We can be faced with making decisions multiple times per day, almost every day in our lives. Some people are very decisive and easily, almost effortlessly make decisions that might seem life changing to others. The decision spectrum can range from “What should I wear today?” all the way to, “What should I do with my life?” Of course the latter question is challenging for most of us. For those who are not fortunate enough to have a passion or calling that can become a career, this can be a daunting question. Like any challenge that may seem overwhelming, I like to step back and break the challenge into smaller pieces. The smaller pieces that make up this challenge will be unique to each person.
Uncovering the smaller pieces will likely require and include some self-reflection, perspective, objectivity (hopefully from a support network or perhaps from a professional), and determining your priorities. There are more ingredients to this recipe, but in order to keep this post concise, I will concentrate on determining your priorities as part of the process to overcome the challenge of making significant decisions in your life. If you can work out what your priorities are in terms of your family, friends, life and career, this can help work out where you can focus your energy in terms of decisions about your life and career.
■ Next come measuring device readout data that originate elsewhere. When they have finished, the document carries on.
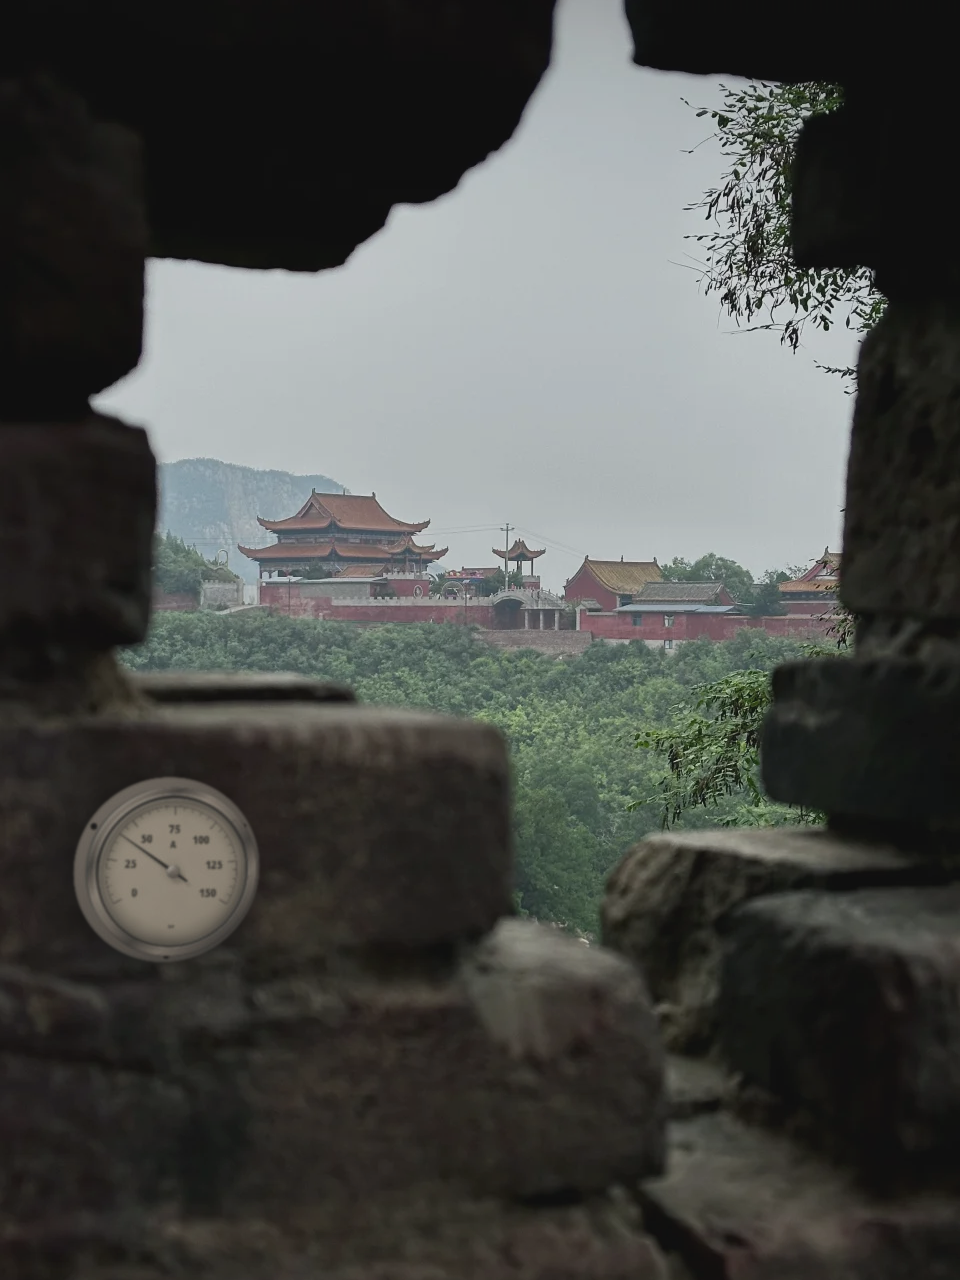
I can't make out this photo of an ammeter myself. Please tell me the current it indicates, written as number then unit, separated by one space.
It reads 40 A
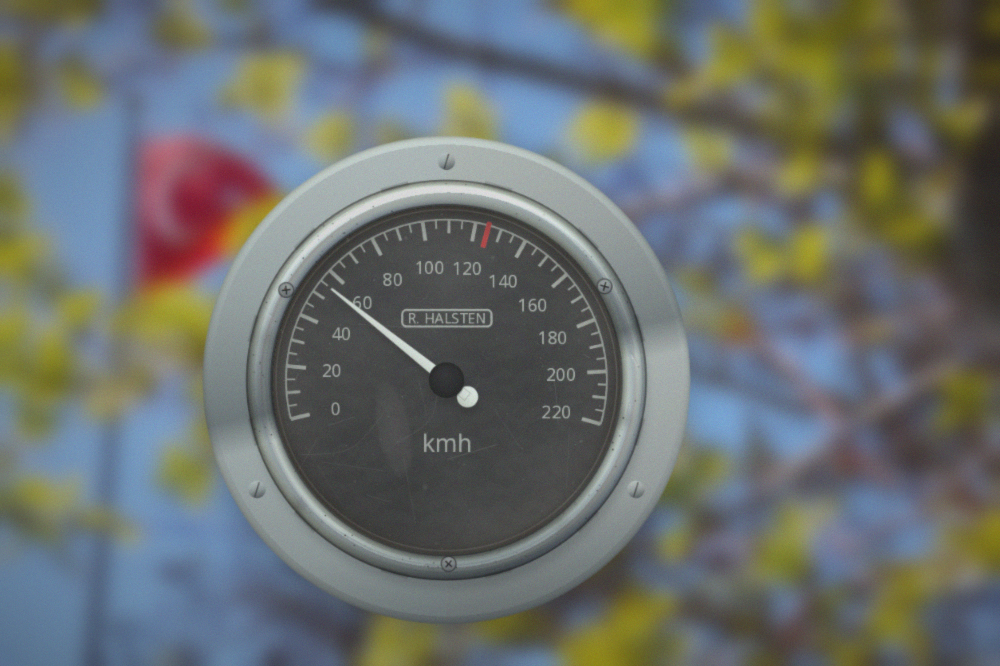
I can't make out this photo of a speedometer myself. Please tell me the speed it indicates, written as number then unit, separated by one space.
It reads 55 km/h
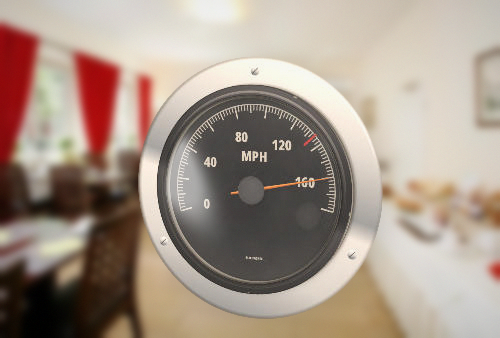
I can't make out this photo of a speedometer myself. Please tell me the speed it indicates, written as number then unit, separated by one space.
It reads 160 mph
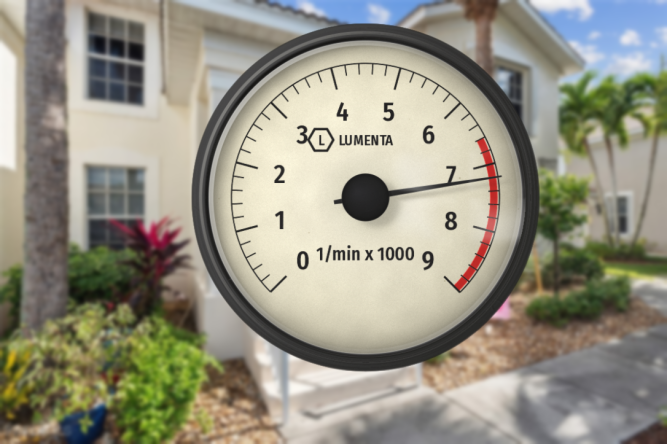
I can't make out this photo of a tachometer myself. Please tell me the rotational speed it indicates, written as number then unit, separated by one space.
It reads 7200 rpm
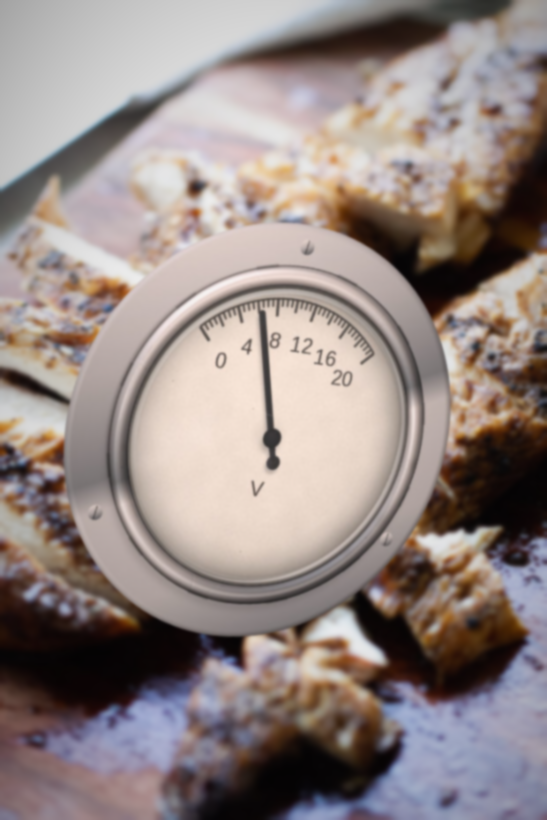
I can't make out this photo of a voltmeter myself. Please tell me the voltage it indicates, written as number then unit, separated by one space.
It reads 6 V
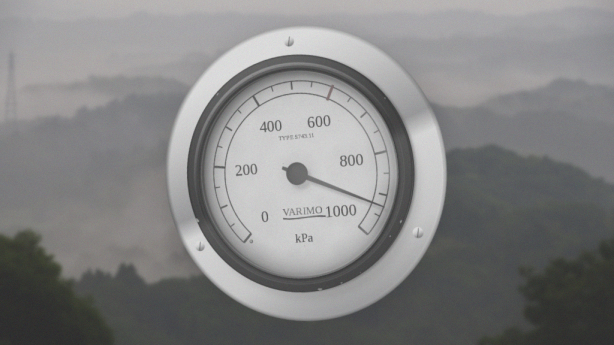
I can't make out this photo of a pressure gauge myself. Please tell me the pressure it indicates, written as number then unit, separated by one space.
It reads 925 kPa
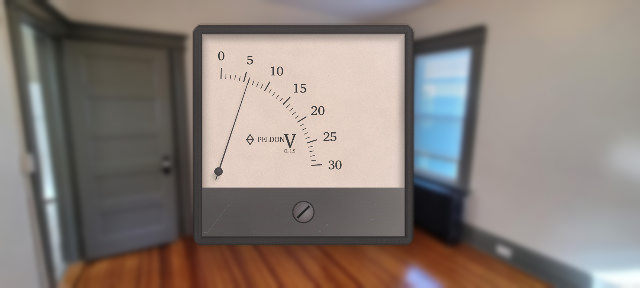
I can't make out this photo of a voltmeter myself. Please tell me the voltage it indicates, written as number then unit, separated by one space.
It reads 6 V
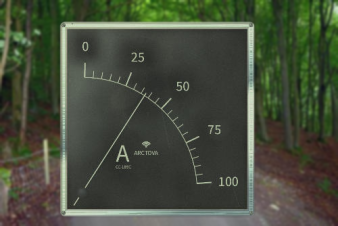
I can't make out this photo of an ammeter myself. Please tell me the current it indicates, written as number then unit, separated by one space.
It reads 37.5 A
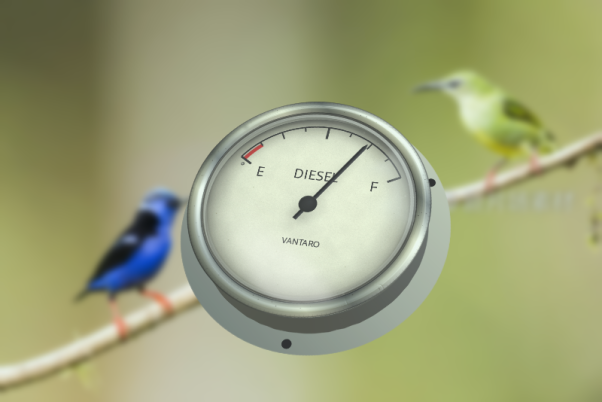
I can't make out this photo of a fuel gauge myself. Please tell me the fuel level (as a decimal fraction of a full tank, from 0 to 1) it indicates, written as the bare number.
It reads 0.75
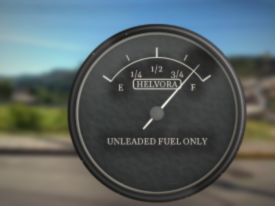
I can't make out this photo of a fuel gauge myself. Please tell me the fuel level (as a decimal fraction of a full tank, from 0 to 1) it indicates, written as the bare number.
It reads 0.875
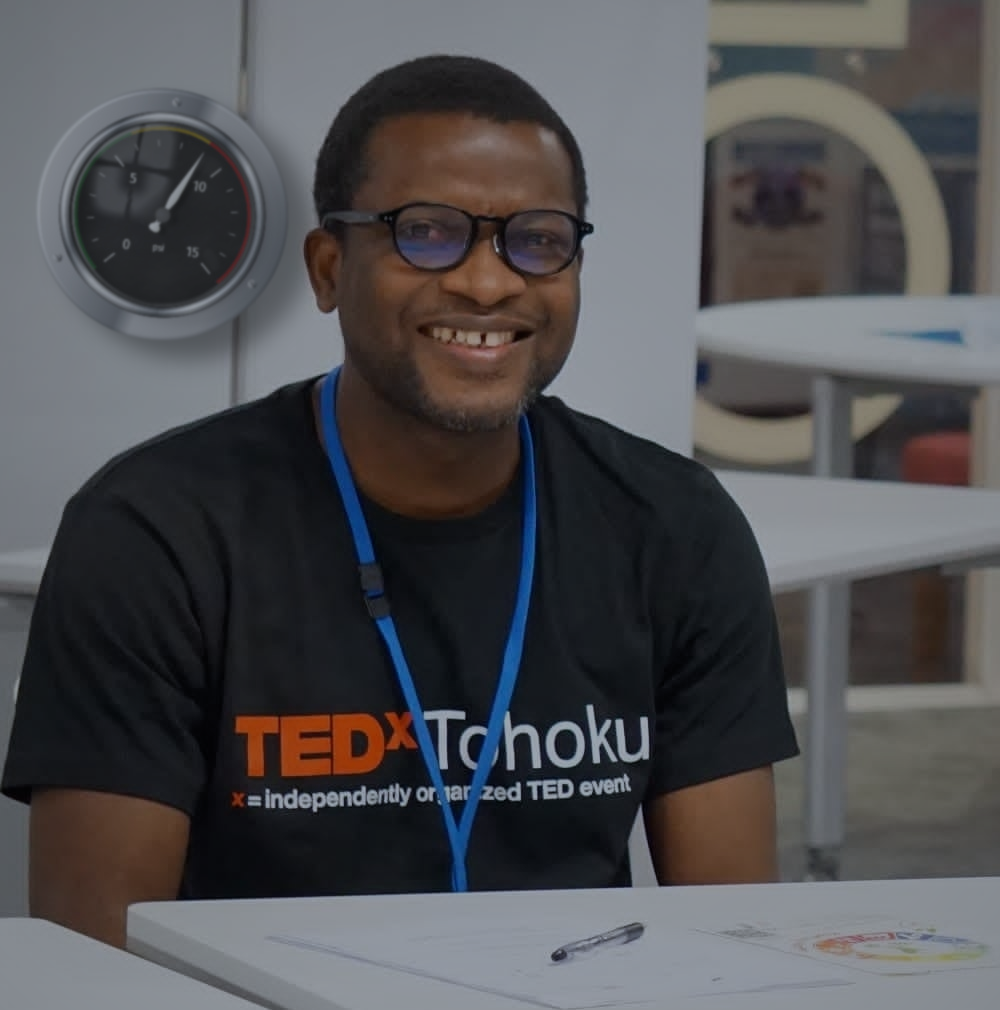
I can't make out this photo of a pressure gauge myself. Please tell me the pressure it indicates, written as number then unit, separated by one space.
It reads 9 psi
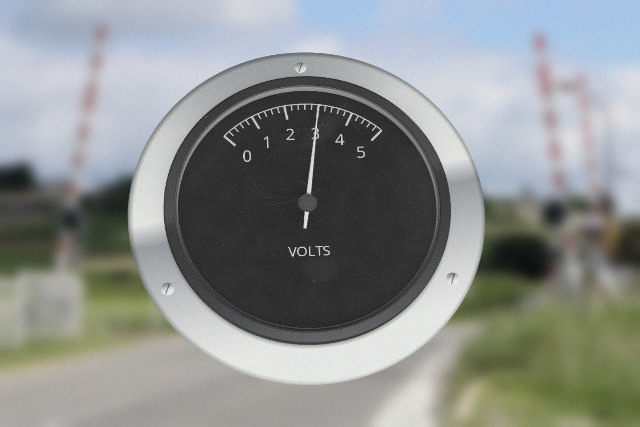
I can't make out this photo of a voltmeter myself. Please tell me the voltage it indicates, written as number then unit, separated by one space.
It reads 3 V
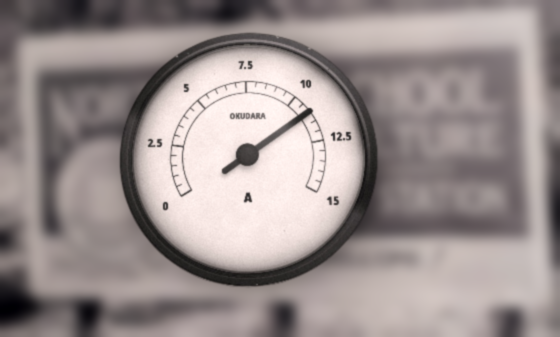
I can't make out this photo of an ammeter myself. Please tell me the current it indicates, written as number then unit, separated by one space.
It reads 11 A
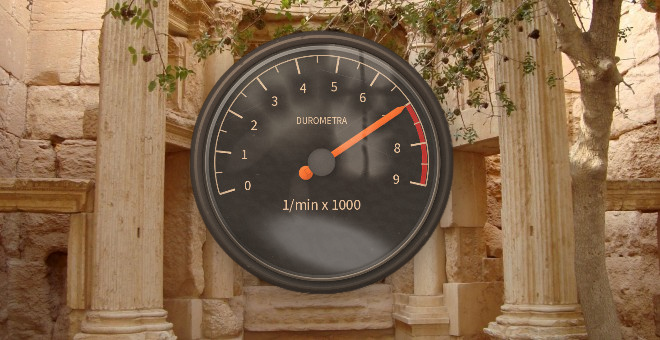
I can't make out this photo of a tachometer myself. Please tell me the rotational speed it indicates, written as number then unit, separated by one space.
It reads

Starting with your priorities as the basis from which to work, you should be able to eliminate any options that deviate from your key priorities. A simplified example would be if you chose quality time with your family as a priority over financial gain at work. Perhaps there is a promotion available at work that requires you to move to another city, and increase your work-related travel to 50%. While the increase to your salary may be attractive, it would be at the expense of re-locating your partner and children, plus spending less time with them overall. If you have already prioritized your family in this context, this promotion would likely be an opportunity that you would not consider. Complications may arise if the financial gain is considerable, so you may need to re-evaluate your priorities and determine if the financial gain might mitigate losing time with your family for a given period. In the long term, your decision could help your children with college/university, or benefit in another way some time in the future.
A dilemma such as this may require you to take another step back if confusion ensues. You may need to take an inventory of your values. Taking stock of your values can help you re-align your priorities, if necessary. There are a number of techniques that assist with this process. It would also be prudent to have an objective view to guide this process. It should also be done as part of an overall decision-making method. Decision-making can be difficult, but it does not have to be debilitating. Sometimes, the hardest step can be to make the decision to ask for help.